INSTRUCTIONS TO FOLLOW: Scan the records and identify every line in which the string "예제에서는" occurs, then return those lines.

RECORD EXCERPTS:

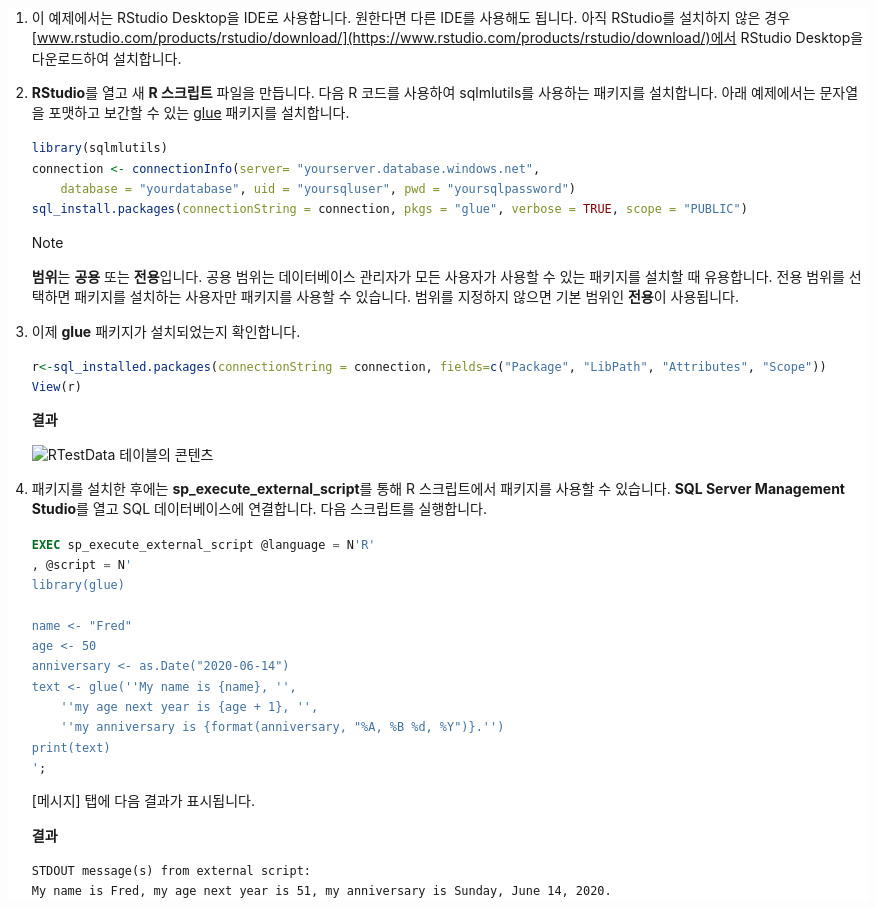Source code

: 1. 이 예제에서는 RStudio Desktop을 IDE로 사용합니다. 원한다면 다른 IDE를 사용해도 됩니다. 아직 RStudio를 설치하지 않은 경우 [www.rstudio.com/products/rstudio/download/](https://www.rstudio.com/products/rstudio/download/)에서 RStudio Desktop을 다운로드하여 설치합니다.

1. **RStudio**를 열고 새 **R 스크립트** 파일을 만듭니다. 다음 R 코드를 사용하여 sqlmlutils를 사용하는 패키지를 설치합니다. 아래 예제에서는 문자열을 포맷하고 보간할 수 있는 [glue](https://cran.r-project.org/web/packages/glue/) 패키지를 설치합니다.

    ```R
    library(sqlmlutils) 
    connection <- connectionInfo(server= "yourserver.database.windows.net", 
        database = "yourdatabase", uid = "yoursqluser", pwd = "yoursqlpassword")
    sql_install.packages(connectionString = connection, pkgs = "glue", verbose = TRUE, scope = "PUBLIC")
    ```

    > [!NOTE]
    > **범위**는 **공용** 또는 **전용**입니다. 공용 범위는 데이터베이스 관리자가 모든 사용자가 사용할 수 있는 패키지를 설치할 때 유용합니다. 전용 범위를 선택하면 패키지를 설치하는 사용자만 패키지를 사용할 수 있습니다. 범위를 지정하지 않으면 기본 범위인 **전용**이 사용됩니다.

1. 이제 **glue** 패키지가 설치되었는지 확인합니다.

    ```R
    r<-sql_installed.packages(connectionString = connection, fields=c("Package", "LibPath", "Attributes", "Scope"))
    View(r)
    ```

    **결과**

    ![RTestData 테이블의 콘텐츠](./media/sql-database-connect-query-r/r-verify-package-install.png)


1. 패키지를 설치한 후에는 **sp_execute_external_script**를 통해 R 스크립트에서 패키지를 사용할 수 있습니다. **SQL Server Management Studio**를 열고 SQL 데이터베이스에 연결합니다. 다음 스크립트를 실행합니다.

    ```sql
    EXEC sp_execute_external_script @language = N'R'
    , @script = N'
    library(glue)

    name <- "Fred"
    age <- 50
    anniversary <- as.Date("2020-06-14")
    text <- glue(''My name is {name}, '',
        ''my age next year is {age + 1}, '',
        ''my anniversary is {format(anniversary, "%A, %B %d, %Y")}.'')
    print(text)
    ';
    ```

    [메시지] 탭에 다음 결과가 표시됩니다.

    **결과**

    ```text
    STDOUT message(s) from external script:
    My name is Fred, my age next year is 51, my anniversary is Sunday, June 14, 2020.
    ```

---

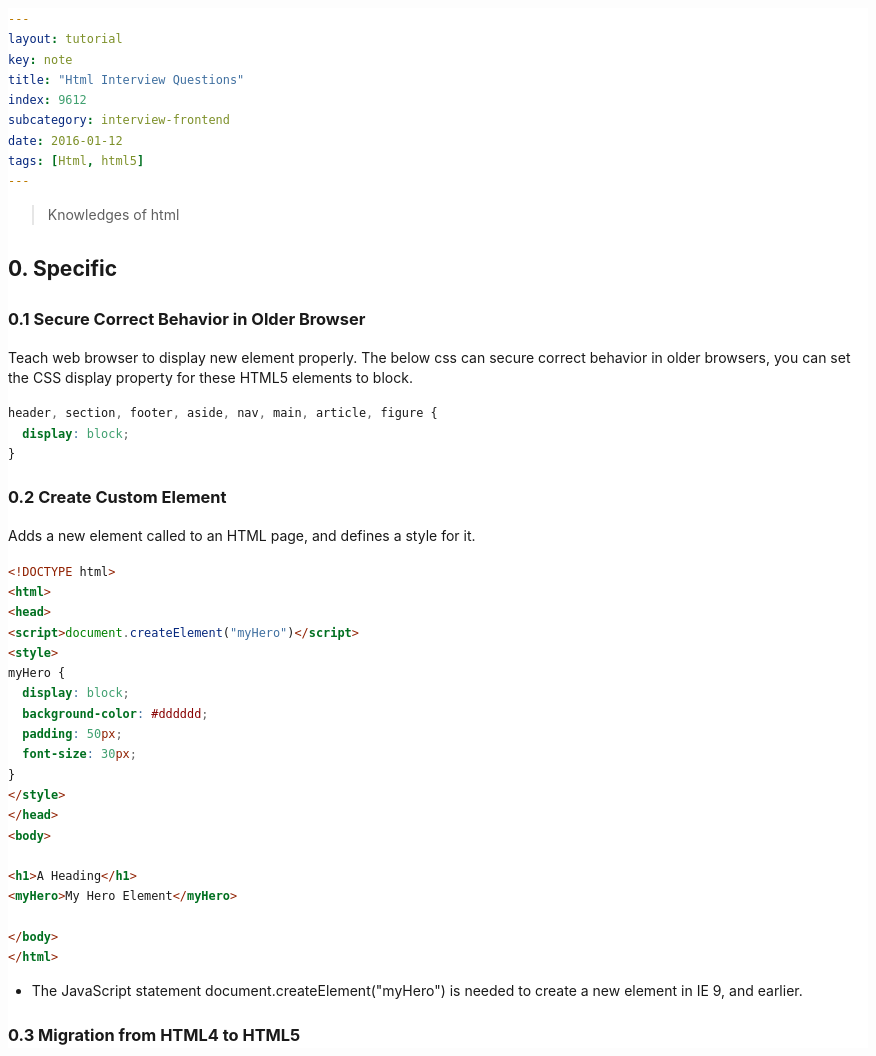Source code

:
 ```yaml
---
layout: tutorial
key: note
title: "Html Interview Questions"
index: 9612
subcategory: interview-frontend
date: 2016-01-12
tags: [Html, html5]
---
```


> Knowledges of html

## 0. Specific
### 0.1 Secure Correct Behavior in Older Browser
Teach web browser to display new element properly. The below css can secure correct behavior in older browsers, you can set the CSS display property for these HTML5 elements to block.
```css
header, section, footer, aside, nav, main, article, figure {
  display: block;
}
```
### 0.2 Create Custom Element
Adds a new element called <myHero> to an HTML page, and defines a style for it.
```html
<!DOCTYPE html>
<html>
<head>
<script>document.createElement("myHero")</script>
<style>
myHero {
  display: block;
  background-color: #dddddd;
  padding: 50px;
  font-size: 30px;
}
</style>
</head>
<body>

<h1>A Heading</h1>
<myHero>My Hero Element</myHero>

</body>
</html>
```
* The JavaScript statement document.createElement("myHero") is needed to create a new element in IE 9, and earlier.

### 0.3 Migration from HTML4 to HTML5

TASK SOLUTION:
: 1. 이 예제에서는 RStudio Desktop을 IDE로 사용합니다. 원한다면 다른 IDE를 사용해도 됩니다. 아직 RStudio를 설치하지 않은 경우 [www.rstudio.com/products/rstudio/download/](https://www.rstudio.com/products/rstudio/download/)에서 RStudio Desktop을 다운로드하여 설치합니다.
1. **RStudio**를 열고 새 **R 스크립트** 파일을 만듭니다. 다음 R 코드를 사용하여 sqlmlutils를 사용하는 패키지를 설치합니다. 아래 예제에서는 문자열을 포맷하고 보간할 수 있는 [glue](https://cran.r-project.org/web/packages/glue/) 패키지를 설치합니다.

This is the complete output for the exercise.